| EXERCISE BRIEF |
Convert the data below, from the line containing "family: Fulgoridae" up to and including its final line, into a JSON list of strings with one string per line. Leave out any blank lines.

| DATA FOR THE TASK |
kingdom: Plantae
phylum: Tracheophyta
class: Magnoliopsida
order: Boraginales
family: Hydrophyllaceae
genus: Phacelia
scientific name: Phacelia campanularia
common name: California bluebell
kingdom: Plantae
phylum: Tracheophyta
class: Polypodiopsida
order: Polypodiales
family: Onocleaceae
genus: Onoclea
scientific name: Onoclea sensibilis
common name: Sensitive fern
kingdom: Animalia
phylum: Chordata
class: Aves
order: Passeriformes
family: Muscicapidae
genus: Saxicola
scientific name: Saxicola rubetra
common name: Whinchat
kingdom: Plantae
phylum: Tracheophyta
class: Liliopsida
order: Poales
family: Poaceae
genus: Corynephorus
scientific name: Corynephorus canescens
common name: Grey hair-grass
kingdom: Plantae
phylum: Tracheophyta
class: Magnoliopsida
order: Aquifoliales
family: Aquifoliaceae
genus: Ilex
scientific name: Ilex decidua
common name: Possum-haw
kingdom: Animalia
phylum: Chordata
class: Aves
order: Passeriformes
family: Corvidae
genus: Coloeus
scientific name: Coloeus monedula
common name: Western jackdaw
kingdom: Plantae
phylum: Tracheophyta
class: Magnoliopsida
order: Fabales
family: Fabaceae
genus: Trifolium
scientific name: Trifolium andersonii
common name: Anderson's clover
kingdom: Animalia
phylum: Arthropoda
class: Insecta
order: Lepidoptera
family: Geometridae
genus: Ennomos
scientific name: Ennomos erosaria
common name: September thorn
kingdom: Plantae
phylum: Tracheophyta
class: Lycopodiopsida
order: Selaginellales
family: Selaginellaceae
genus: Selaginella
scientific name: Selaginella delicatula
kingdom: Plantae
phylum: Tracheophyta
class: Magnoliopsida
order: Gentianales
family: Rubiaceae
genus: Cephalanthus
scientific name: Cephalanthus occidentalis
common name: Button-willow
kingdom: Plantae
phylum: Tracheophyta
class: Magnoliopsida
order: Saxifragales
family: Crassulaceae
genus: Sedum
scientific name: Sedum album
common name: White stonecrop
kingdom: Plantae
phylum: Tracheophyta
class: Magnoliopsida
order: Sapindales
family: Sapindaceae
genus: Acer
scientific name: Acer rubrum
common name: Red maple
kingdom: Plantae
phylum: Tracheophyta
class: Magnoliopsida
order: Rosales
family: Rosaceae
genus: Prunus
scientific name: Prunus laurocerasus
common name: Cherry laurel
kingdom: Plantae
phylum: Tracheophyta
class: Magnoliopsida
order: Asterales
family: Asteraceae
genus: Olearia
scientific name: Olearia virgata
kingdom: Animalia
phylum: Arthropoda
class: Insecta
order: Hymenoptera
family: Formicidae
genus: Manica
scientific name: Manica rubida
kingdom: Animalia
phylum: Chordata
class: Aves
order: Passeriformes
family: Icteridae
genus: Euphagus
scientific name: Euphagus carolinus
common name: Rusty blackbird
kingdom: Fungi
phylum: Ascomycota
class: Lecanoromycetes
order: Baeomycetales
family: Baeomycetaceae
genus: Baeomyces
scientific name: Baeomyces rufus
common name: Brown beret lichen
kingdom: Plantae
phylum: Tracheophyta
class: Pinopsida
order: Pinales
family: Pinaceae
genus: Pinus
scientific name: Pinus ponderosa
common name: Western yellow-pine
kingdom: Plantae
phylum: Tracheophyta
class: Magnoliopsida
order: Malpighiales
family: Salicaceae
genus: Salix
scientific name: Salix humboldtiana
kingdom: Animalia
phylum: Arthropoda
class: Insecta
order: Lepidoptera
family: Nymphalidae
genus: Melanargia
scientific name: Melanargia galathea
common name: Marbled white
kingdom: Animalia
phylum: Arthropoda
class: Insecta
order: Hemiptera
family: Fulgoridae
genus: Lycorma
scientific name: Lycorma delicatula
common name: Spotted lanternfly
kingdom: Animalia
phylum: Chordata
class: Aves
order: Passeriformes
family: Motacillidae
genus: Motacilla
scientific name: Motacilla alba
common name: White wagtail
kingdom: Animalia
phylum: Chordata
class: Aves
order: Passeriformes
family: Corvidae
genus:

| RESULT |
[
  "family: Fulgoridae",
  "genus: Lycorma",
  "scientific name: Lycorma delicatula",
  "common name: Spotted lanternfly",
  "kingdom: Animalia",
  "phylum: Chordata",
  "class: Aves",
  "order: Passeriformes",
  "family: Motacillidae",
  "genus: Motacilla",
  "scientific name: Motacilla alba",
  "common name: White wagtail",
  "kingdom: Animalia",
  "phylum: Chordata",
  "class: Aves",
  "order: Passeriformes",
  "family: Corvidae",
  "genus:"
]